Text passage: Begin

Yes, the original HL1 does indeed look better in GLIDE--however, Valve's source-engine update for HL1 is by far the best-looking version of the game, today. Yes, I still remember when the only 3d games obtainable were GLIDE and the screenshots on every game box were from GLIDE versions of the game--remember it well. It was from a time before Microsoft had even started with D3d development--which did not reach image and performance parity with GLIDE until DX7. I owned several 3dfx cards--a V1/V2/V3 & a V5.5k. Great memories.

And you are right that if the game doesn't support it you won't be able to render it, etc., but the game engine supports both APIs--and doing GLIDE feature support is trivial in D3d today. I'm not speaking of DX11, either. Just make sure you have DX9.0c June2010 runtime from Microsoft (Microsoft's final version of DX9 & < )installed alongside whatever version of DX your OS now supports natively. (As I mentioned, every gamer should be doing this.)
Post edited November 11, 2015 by waltc
After getting around to trying it out I can see that they have finally brought D3D support up to OpenGL standards after all, but with the exception of 32bit (which does remove the hideous pixelated coronas around lights), however it doesn't look much different to 3Dfx. They haven't added anything new, they've just made it that D3D now does what OpenGL could do from day one, lightmaps, shadows, anisotropic filtering, etc

It does look much better in 32bit though so for anyone using Windows 8 or 10 whatever GOG did will be a blessing for them, but for those that still get 12fps with D3D while getting none of the features 3Dfx is still there to allow high framerates, full graphics effects, but with only a 16bit palette (which is very noticeable, especially around light sources).

Text passage: End
Stored data: Begin

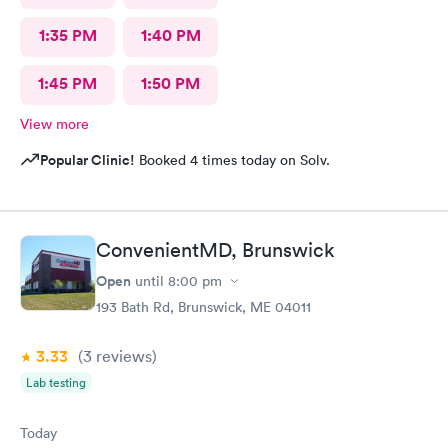
1:35 PM
1:40 PM
1:45 PM
1:50 PM
View more
Popular Clinic!
Booked 4 times today on Solv.
ConvenientMD, Brunswick
Open
until
8:00 pm
193 Bath Rd, Brunswick, ME 04011
3.33
(3
reviews
)
Lab testing
Today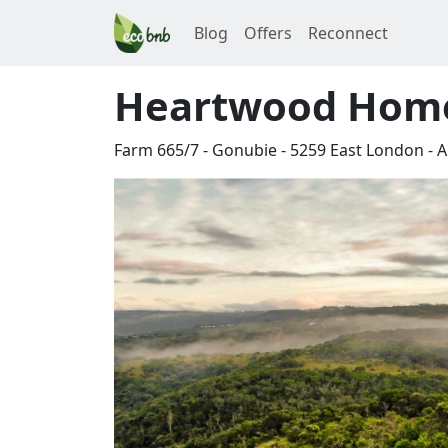
Blog
Offers
Reconnect
Heartwood Hom
Farm 665/7 - Gonubie
-
5259
East London
-
A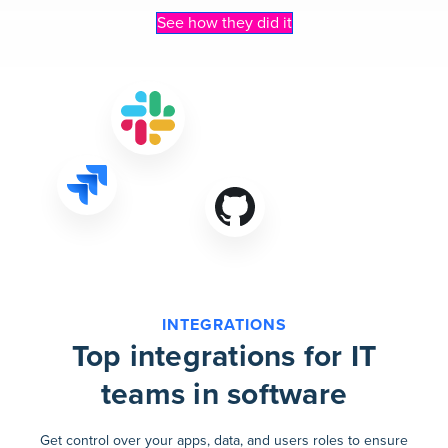
See how they did it
INTEGRATIONS
Top integrations for IT
teams in software
Get control over your apps, data, and users roles to ensure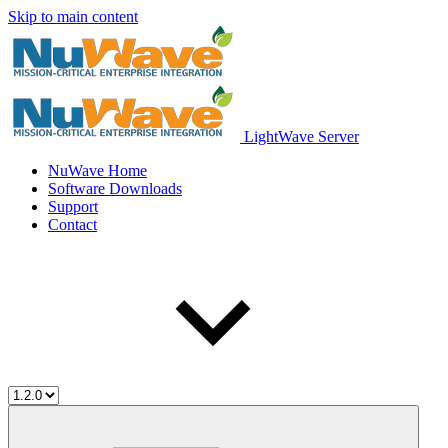
Skip to main content
LightWave Server
NuWave Home
Software Downloads
Support
Contact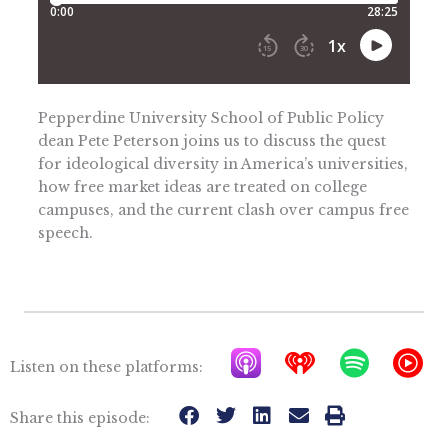
Pepperdine University School of Public Policy
dean Pete Peterson joins us to discuss the quest
for ideological diversity in America’s universities,
how free market ideas are treated on college
campuses, and the current clash over campus free
speech.
A
I
S
Y
Listen on these platforms:
p
h
p
T
p
e
o
M
Share this episode: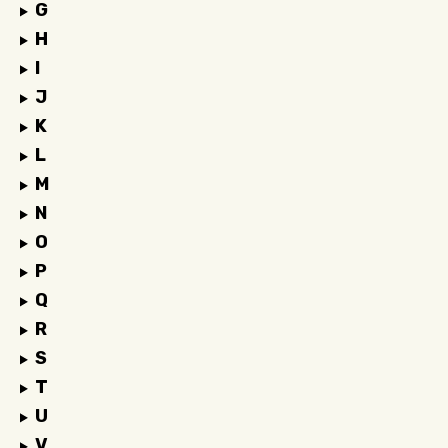
G
H
I
J
K
L
M
N
O
P
Q
R
S
T
U
V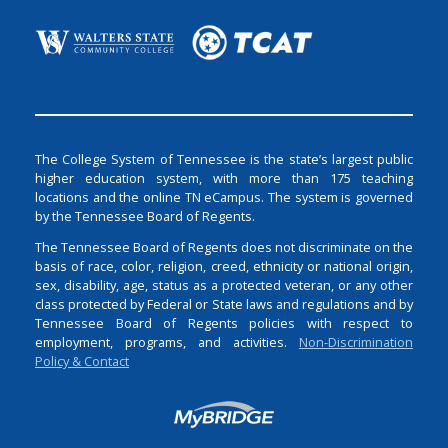
The College System of Tennessee is the state’s largest public
higher education system, with more than 175 teaching
locations and the online TN eCampus. The system is governed
by the Tennessee Board of Regents.
The Tennessee Board of Regents does not discriminate on the
basis of race, color, religion, creed, ethnicity or national origin,
sex, disability, age, status as a protected veteran, or any other
class protected by Federal or State laws and regulations and by
Tennessee Board of Regents policies with respect to
employment, programs, and activities.
Non-Discrimination
Policy & Contact
Login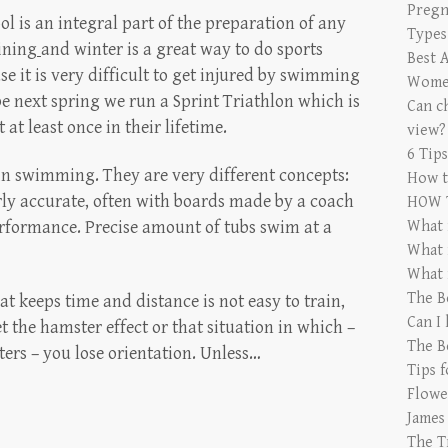
Pregn
ol is an integral part of the preparation of any
Types
aining
and winter is a great way to do sports
Best 
use it is very difficult to get injured by swimming
Women
e next spring we run a Sprint Triathlon which is
Can ch
t least once in their lifetime.
view?
6 Tip
 in swimming. They are very different concepts:
How t
airly accurate, often with boards made by a coach
HOW 
rformance. Precise amount of tubs swim at a
What 
What 
What 
The B
at keeps time and distance is not easy to train,
Can I
et the hamster effect or that situation in which –
The B
ers – you lose orientation. Unless…
Tips 
Flowe
James
The T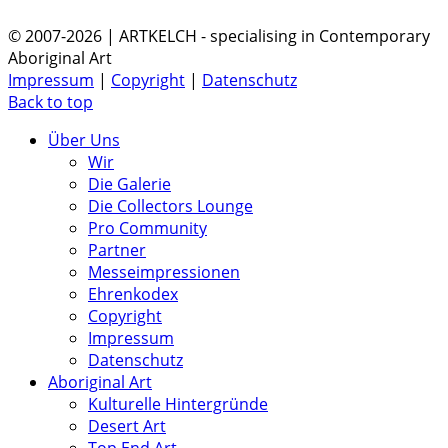
© 2007-2026 | ARTKELCH - specialising in Contemporary
Aboriginal Art
Impressum
|
Copyright
|
Datenschutz
Back to top
Über Uns
Wir
Die Galerie
Die Collectors Lounge
Pro Community
Partner
Messeimpressionen
Ehrenkodex
Copyright
Impressum
Datenschutz
Aboriginal Art
Kulturelle Hintergründe
Desert Art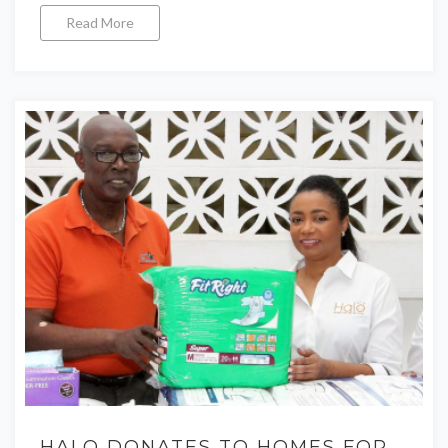
Read More
HALO DONATES TO HOMES FOR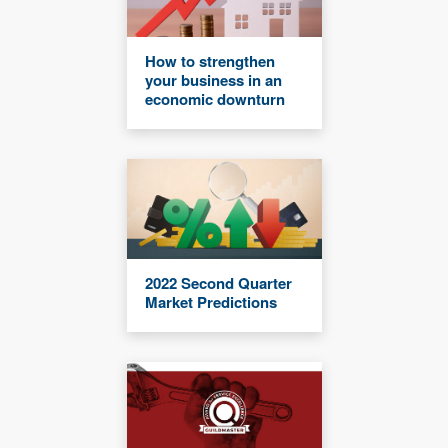
How to strengthen
your business in an
economic downturn
2022 Second Quarter
Market Predictions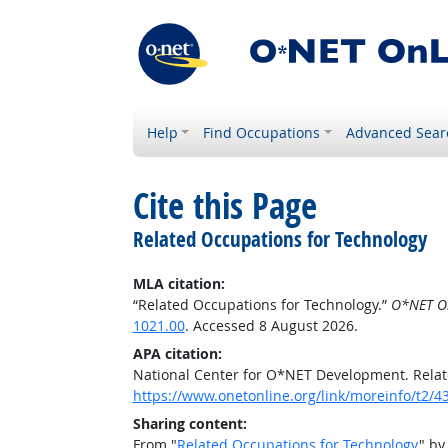
Help
Find Occupations
Advanced Sear
Cite this Page
Related Occupations for Technology
MLA citation:
“Related Occupations for Technology.”
O*NET O
1021.00
. Accessed 8 August 2026.
APA citation:
National Center for O*NET Development. Relat
https://www.onetonline.org/link/moreinfo/t2
Sharing content:
From "
Related Occupations for Technology
" by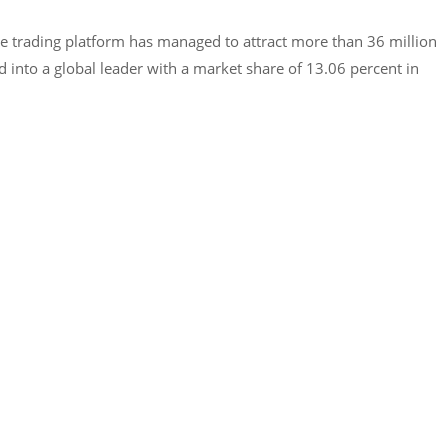
he trading platform has managed to attract more than 36 million
 into a global leader with a market share of 13.06 percent in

Stored data: End

Written task:
Write down the passage on GLIDE and Direct3D word for word, starting with "It does look" and going on through "around light sources).". The items come from a different source than the text.

Answer to this exercise:
It does look much better in 32bit though so for anyone using Windows 8 or 10 whatever GOG did will be a blessing for them, but for those that still get 12fps with D3D while getting none of the features 3Dfx is still there to allow high framerates, full graphics effects, but with only a 16bit palette (which is very noticeable, especially around light sources).